Someone had been in long enough to switch on the lights and turn on the heat, but she had the office to herself. She hung her coat behind the door and went to her desk. It faced south the window with a view of the river and the mountains. On a bright afternoon she had to squint to read her computer screen. As usual, the desk was littered with spare memory sticks, a couple of hardcopy botany texts and several piles of paper. The sheets had all been erased and recycled several times for reminders, lists, flow-diagrams, arithmetic, bits of computer code. Every unused space had been filled with her doodlings—curling, involuted shapes, chains of circles, blacked-in or empty. She could almost believe she was looking at an alien language, and wondered what Barbara, with her armchair dream analysis, would make of it all.

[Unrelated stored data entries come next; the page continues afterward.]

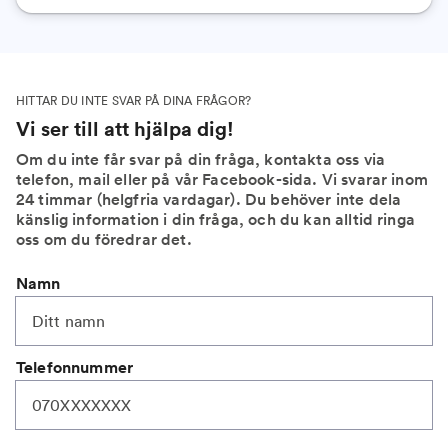
HITTAR DU INTE SVAR PÅ DINA FRÅGOR?
Vi ser till att hjälpa dig!
Om du inte får svar på din fråga, kontakta oss via
telefon, mail eller på vår Facebook-sida. Vi svarar inom
24 timmar (helgfria vardagar). Du behöver inte dela
känslig information i din fråga, och du kan alltid ringa
oss om du föredrar det.
Namn
Telefonnummer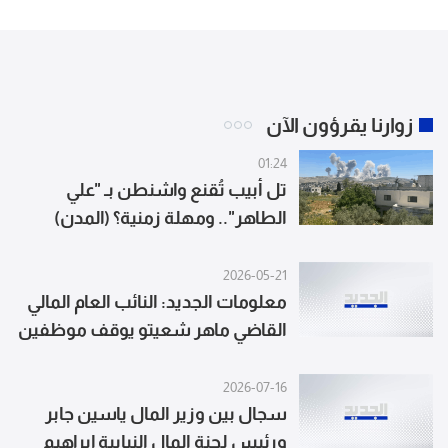
زوارنا يقرؤون الآن
01:24
تل أبيب تُقنع واشنطن بـ "علي
الطاهر".. ومهلة زمنية؟ (المدن)
2026-05-21
معلومات الجديد: النائب العام المالي
القاضي ماهر شعيتو يوقف موظفين
اثنين في مؤسسة كهرباء لبنان
لثبوت تورطهما بسرقة كابلات
2026-07-16
نحاس واستبدالها بكابلات حديد
سجال بين وزير المال ياسين جابر
وبيعها بملايين الدولارات
ورئيس لجنة المال النيابية إبراهيم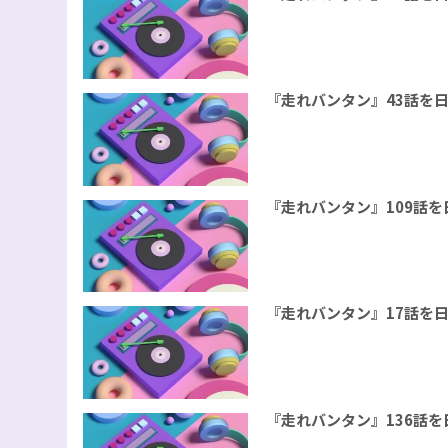
『走れバンタン』43話を
『走れバンタン』109話
『走れバンタン』17話を
『走れバンタン』136話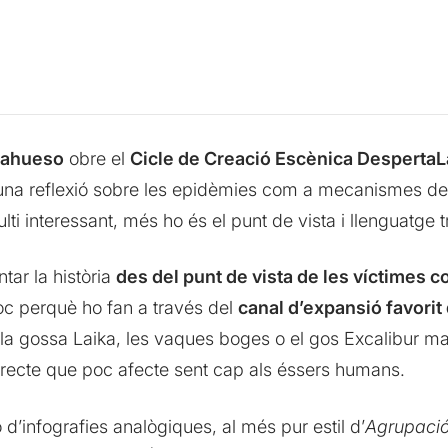
cahueso
obre el
Cicle de Creació Escènica Desperta
d’una reflexió sobre les epidèmies com a mecanismes de p
lti interessant, més ho és el punt de vista i llenguatge
tar la història
des del punt de vista de les víctimes co
loc perquè ho fan a través del
canal d’expansió favori
, la gossa Laika, les vaques boges o el gos Excalibur ma
irecte que poc afecte sent cap als éssers humans.
ó d’infografies analògiques, al més pur estil d’
Agrupació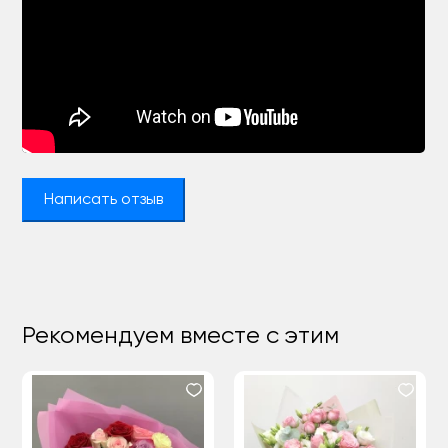
Написать отзыв
Рекомендуем вместе с этим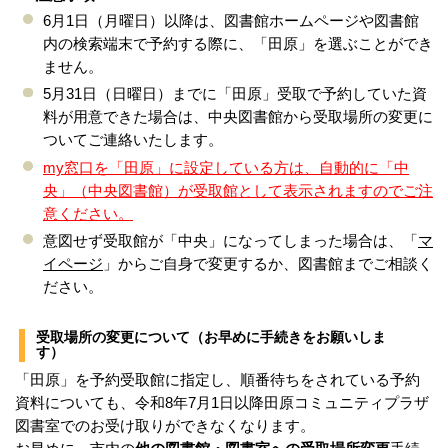
6月1日（月曜日）以降は、図書館ホームページや図書館
内の検索端末で予約する際に、「田原」を選ぶことができ
ません。
5月31日（日曜日）までに「田原」受取で予約していた資
料が用意できた場合は、中央
図書館から受取場所の変更に
ついてご連絡いたします。
my窓口を「田原」に設定している方は、自動的に「中
央」（中央図書館）が受取館として表示されますのでご注
意ください。
意図せず受取館が「中央」になってしまった場合は、「
マ
イページ
」からご自身で変更するか、図書館までご相談く
ださい。
受取場所の変更について（お早めに手続きをお願いしま
す）
「田原」を予約受取館に指定し、順番待ちをされている予約
資料についても、令和8年7月1日以降田原コミュニティプラザ
図書室でのお受け取りができなくなります。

She felt a pang of irritation, and switched on the terminal to confirm that what she had seen of the Greenhouse fitted the facts as the machine saw them. She began working through the energy and mineral budgets, and was fully engrossed when the door opened.
“Early, this morning,” said Niels Larsen, carefully unbuttoning his coat. Something in his voice made her turn to look at him. He was wearing his usual black sweater; his clipped grey goatee and the lines that ran down from his nose around his mouth emphasised the doleful length of his face. “Did you take breakfast in the cafeteria before you arrived?”